» **Task directions**: Which lines of the records below contain the word "contenido"? Report each of them in full.
(Beginning of Data shown)
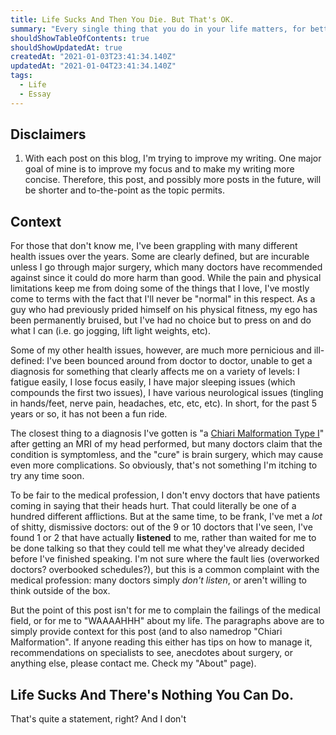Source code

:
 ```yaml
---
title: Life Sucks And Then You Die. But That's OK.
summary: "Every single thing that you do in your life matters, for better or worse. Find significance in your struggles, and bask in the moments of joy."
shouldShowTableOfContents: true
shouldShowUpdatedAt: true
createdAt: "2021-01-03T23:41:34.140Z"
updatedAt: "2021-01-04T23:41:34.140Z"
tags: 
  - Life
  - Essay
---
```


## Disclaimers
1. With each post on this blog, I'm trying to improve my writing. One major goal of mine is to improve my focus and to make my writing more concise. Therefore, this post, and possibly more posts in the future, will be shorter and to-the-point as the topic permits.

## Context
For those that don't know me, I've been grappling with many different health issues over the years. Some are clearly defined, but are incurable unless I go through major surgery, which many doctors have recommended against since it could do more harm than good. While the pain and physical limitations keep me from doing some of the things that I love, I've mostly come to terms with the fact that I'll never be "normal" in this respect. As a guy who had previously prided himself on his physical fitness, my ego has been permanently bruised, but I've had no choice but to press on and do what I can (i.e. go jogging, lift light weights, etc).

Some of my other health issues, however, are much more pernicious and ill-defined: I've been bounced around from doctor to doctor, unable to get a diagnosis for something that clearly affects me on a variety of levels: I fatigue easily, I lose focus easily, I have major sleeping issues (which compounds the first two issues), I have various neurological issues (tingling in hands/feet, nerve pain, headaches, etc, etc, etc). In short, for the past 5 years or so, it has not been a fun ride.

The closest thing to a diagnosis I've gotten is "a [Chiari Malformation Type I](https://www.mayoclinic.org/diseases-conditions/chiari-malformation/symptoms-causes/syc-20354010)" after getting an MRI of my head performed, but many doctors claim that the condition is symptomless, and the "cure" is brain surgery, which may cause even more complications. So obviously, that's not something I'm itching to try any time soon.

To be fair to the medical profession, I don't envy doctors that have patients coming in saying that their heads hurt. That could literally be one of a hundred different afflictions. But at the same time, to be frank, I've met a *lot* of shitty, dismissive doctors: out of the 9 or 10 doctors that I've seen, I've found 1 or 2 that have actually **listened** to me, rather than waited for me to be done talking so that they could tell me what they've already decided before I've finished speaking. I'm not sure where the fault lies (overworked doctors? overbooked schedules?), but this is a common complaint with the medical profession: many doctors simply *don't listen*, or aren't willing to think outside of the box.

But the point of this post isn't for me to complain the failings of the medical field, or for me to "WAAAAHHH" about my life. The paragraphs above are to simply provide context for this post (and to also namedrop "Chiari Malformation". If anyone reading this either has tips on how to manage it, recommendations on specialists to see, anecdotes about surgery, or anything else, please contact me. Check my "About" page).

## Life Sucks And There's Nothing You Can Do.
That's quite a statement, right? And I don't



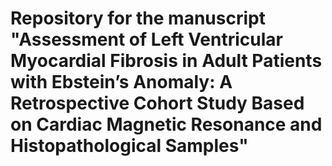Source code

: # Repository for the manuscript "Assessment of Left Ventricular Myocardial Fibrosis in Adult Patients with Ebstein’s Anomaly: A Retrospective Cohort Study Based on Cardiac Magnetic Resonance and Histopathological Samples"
(End of Data shown)
(Beginning of Data shown)
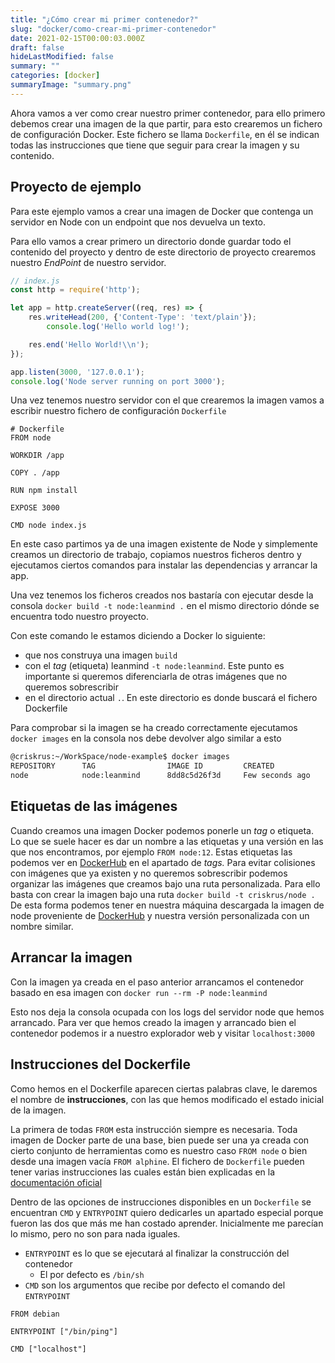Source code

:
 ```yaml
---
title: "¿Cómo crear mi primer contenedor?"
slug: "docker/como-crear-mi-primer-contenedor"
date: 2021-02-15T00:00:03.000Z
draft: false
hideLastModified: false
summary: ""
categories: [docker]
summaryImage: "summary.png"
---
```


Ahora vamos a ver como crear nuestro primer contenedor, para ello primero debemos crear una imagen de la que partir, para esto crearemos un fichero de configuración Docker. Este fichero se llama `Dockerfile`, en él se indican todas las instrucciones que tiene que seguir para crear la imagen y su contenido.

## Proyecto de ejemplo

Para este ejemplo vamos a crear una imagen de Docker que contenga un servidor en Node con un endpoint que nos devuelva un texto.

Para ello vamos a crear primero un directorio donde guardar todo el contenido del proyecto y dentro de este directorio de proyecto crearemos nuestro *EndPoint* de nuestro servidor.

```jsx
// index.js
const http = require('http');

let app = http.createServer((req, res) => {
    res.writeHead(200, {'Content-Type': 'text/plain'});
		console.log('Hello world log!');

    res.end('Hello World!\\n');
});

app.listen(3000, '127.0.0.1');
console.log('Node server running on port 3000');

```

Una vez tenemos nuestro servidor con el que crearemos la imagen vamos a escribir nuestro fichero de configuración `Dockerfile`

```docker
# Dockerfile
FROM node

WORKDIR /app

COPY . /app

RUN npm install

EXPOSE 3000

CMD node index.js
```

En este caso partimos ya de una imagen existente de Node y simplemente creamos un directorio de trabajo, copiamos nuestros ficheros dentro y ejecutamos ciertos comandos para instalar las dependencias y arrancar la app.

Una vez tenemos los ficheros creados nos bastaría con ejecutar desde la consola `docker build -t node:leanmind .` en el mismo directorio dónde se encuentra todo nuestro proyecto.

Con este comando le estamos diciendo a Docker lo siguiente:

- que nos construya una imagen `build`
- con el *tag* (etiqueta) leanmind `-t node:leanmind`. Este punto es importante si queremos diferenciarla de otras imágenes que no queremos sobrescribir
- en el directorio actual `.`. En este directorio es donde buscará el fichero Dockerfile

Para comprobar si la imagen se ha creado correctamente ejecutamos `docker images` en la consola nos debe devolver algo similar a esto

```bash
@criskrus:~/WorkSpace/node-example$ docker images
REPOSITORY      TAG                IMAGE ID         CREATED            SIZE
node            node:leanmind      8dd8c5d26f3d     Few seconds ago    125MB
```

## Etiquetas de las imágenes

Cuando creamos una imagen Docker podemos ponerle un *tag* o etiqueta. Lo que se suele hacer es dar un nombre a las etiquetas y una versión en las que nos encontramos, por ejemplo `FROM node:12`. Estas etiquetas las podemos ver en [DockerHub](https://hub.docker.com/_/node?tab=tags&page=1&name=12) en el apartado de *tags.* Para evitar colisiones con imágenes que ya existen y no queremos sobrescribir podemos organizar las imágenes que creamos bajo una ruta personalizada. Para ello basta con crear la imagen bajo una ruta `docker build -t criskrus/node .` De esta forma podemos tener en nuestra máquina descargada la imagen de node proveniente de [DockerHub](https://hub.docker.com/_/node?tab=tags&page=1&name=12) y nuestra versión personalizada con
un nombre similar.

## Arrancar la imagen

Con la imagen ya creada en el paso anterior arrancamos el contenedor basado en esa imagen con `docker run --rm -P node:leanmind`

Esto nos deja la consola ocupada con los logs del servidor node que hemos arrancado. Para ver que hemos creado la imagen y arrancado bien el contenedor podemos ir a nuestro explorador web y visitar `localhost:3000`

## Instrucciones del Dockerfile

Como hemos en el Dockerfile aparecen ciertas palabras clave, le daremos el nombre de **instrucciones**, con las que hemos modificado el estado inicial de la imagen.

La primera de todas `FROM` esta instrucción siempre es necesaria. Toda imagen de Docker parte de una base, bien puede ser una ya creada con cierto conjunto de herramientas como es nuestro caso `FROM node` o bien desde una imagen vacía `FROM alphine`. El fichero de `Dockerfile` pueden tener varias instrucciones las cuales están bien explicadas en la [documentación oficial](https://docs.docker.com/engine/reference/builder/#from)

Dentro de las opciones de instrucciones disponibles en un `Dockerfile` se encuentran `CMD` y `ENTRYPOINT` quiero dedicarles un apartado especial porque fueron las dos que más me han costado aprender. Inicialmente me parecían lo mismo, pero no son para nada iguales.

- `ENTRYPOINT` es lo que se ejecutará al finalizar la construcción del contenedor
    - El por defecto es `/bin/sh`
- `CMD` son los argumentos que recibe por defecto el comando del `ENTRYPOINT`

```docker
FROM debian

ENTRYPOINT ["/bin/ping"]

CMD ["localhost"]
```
(End of Data shown)
(Beginning of Data shown)
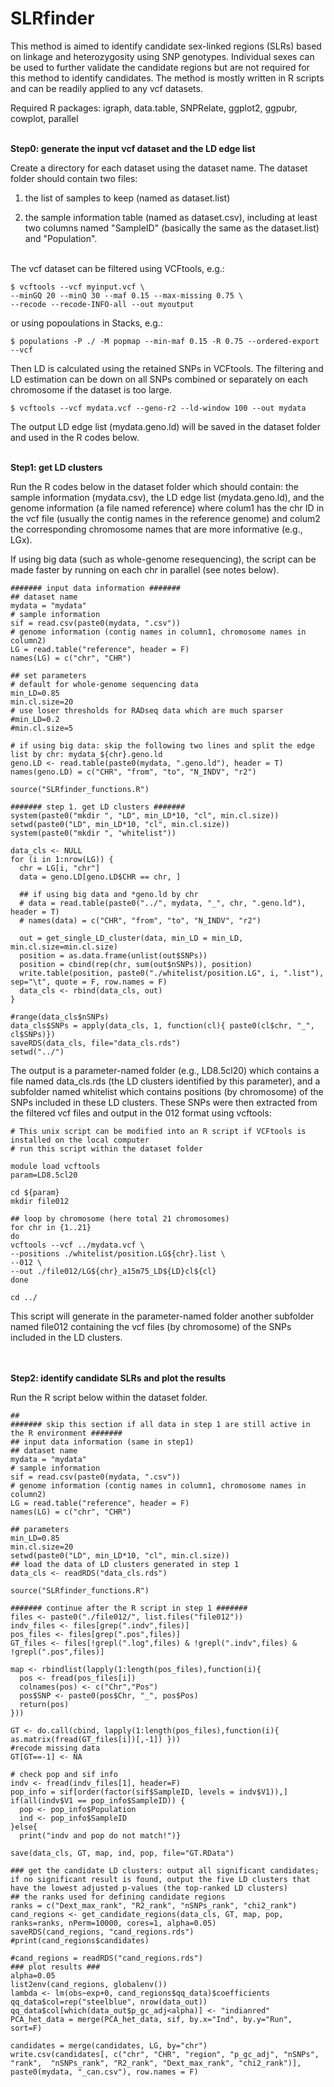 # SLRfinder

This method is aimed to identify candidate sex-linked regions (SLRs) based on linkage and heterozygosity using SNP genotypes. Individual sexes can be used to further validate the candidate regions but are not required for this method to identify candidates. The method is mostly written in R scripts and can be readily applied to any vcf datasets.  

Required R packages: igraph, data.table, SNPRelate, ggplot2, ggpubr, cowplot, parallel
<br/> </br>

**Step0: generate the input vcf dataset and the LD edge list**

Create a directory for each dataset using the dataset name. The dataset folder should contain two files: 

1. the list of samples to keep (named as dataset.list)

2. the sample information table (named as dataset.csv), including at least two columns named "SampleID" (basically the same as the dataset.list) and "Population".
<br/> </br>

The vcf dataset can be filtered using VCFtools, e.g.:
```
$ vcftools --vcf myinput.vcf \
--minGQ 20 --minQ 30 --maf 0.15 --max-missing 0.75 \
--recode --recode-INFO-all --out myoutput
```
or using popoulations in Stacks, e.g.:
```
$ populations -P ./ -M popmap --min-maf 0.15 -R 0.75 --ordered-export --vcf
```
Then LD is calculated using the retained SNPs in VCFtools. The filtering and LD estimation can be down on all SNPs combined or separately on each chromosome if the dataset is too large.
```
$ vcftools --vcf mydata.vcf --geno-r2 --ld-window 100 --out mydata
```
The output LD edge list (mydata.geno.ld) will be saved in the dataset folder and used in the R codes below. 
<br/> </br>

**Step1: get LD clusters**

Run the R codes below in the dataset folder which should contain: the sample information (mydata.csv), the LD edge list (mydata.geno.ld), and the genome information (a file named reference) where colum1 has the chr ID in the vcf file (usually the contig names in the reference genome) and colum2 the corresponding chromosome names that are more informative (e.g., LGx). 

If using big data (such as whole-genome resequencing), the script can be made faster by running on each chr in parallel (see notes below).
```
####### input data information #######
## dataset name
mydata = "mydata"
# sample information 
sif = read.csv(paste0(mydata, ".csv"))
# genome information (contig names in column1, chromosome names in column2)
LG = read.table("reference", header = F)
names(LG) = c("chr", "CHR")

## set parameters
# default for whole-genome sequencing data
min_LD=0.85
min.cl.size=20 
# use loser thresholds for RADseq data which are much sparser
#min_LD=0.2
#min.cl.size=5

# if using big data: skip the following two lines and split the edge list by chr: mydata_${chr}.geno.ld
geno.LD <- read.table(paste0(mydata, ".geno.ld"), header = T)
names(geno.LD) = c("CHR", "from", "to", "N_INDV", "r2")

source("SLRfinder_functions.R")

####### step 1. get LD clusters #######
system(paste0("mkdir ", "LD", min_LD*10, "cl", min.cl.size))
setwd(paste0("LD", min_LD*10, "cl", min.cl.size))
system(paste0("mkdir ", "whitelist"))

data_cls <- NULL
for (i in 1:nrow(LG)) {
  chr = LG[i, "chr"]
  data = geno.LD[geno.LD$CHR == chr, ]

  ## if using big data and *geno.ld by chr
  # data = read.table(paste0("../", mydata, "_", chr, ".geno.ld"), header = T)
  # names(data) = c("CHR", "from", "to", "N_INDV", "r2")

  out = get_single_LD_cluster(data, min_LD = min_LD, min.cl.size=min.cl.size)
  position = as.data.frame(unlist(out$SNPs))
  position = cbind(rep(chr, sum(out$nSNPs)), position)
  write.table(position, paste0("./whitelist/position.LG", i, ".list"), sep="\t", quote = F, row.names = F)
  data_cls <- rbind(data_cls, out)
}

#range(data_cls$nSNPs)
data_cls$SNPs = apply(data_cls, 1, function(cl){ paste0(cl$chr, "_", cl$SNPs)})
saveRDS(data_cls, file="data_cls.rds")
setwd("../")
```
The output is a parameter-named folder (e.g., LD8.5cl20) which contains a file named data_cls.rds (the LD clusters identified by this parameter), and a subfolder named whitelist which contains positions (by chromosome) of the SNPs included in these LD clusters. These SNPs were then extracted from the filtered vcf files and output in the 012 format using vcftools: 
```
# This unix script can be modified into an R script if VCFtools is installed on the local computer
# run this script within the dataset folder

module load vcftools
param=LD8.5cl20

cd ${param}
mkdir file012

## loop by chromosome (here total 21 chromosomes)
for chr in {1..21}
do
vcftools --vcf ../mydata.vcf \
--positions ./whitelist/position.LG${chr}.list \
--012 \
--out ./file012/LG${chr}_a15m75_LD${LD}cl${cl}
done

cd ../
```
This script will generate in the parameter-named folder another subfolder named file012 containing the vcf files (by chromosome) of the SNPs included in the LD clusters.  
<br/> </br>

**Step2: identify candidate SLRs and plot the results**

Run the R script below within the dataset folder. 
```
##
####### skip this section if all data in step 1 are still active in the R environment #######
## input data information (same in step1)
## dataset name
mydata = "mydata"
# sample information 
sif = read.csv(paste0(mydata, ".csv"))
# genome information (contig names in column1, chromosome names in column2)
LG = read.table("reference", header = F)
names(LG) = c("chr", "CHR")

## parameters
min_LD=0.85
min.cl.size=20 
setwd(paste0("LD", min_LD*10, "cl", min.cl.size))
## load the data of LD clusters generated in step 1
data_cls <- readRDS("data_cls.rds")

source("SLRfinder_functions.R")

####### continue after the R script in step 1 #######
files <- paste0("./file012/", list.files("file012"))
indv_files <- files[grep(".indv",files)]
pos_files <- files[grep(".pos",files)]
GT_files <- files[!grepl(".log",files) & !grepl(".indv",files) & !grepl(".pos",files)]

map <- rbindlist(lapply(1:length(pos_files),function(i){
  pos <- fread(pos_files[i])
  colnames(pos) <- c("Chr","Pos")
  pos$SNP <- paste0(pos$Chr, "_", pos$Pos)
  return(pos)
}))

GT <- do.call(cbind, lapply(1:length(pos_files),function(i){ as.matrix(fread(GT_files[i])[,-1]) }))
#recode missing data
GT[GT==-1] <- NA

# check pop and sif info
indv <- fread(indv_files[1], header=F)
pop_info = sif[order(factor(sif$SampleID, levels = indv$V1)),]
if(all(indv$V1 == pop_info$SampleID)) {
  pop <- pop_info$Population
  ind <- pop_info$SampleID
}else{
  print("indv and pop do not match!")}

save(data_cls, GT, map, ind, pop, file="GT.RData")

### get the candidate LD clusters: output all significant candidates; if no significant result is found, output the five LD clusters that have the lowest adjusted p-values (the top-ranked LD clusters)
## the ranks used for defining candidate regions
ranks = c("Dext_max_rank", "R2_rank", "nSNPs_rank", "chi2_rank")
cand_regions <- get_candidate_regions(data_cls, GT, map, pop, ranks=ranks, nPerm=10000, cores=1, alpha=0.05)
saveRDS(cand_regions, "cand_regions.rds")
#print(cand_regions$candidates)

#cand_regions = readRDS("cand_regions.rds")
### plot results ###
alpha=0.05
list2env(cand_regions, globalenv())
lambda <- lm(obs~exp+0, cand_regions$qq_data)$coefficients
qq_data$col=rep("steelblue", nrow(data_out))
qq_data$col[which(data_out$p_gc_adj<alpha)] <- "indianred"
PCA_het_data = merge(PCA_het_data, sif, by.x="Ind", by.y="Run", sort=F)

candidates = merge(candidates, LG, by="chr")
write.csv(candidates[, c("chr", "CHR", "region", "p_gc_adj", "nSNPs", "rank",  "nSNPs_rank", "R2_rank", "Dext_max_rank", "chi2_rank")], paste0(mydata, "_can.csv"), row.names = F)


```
(End of Data shown)
» **Response to this exercise**:
Ahora vamos a ver como crear nuestro primer contenedor, para ello primero debemos crear una imagen de la que partir, para esto crearemos un fichero de configuración Docker. Este fichero se llama `Dockerfile`, en él se indican todas las instrucciones que tiene que seguir para crear la imagen y su contenido.
Para ello vamos a crear primero un directorio donde guardar todo el contenido del proyecto y dentro de este directorio de proyecto crearemos nuestro *EndPoint* de nuestro servidor.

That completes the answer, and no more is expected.